_Work item:_ Using the records that follow, work out the number of lines with the word "ImageWMS" in them; reply with that number only.

_Dataset content:_
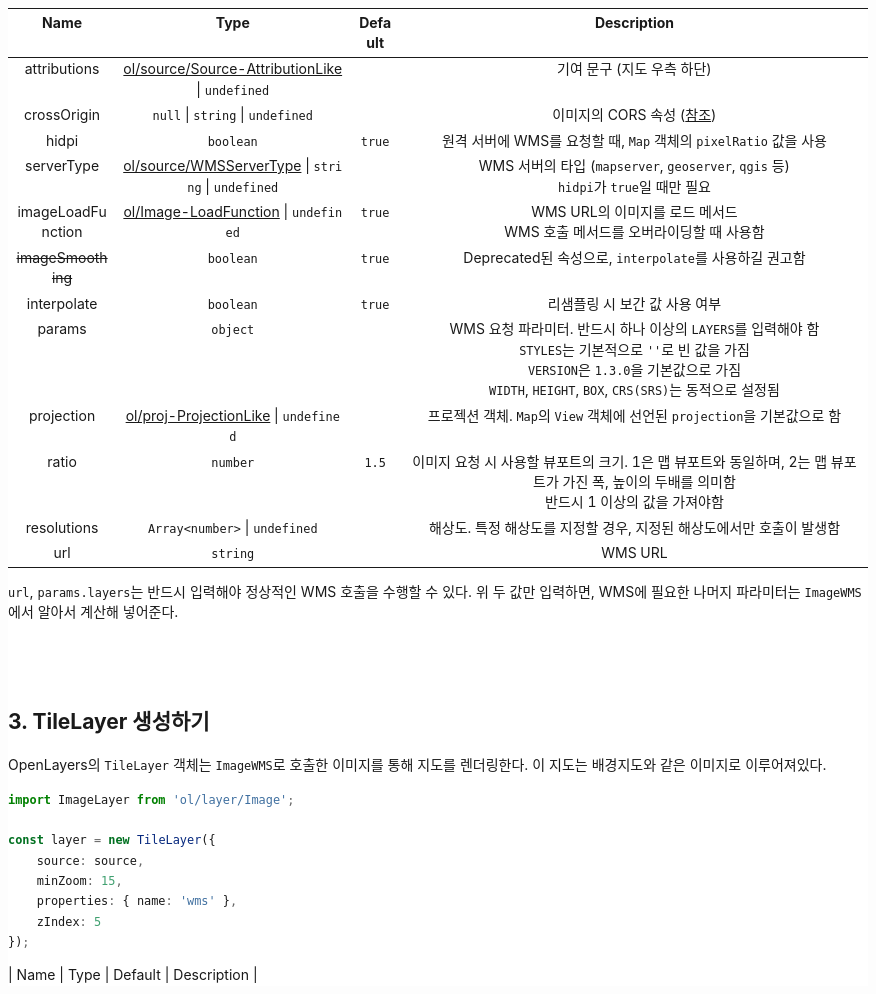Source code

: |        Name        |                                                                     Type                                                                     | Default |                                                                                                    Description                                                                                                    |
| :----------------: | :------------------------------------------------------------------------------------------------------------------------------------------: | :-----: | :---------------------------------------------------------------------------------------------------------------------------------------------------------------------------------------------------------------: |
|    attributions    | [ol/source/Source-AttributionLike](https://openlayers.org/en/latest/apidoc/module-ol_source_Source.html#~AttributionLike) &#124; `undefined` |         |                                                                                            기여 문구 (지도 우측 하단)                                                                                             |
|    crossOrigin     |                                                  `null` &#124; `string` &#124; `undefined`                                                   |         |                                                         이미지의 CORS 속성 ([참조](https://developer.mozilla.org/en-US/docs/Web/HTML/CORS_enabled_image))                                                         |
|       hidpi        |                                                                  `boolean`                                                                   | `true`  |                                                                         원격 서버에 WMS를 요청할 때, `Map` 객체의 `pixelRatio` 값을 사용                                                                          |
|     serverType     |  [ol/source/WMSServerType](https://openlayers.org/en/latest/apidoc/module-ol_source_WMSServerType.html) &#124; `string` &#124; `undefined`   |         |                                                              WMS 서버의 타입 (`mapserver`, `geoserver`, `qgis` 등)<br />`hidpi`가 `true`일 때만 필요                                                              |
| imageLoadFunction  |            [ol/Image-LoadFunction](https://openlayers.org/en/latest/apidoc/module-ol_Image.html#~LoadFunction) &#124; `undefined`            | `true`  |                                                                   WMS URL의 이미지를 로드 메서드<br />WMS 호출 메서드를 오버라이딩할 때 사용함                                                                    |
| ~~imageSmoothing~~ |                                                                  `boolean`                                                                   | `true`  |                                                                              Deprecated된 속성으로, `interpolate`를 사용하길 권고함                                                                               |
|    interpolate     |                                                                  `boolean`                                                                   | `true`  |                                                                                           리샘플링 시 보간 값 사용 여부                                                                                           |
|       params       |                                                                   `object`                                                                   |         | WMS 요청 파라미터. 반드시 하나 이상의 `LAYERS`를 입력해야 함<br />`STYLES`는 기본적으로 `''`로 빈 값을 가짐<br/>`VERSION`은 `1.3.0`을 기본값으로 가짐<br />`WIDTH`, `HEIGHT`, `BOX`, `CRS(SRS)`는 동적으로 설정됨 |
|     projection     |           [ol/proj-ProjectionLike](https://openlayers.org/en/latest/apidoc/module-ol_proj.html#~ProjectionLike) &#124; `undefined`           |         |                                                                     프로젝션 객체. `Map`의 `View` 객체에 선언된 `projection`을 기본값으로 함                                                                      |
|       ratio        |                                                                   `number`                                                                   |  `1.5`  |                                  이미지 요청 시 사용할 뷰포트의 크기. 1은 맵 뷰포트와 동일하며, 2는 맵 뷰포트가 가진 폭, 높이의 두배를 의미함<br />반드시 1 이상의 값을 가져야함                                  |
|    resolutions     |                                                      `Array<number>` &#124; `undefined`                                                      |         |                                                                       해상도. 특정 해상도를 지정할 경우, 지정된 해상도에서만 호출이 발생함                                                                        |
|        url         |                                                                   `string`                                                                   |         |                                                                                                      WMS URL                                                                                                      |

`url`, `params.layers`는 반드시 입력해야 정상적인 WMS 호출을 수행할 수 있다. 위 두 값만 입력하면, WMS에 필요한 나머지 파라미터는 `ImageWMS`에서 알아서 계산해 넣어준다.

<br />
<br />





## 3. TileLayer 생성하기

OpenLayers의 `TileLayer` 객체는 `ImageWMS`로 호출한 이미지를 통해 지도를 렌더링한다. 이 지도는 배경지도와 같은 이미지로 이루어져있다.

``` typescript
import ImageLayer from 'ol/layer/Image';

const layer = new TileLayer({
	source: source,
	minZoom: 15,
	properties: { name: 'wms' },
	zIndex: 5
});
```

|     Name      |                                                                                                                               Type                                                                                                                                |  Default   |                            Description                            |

_Answer to this exercise:_ 2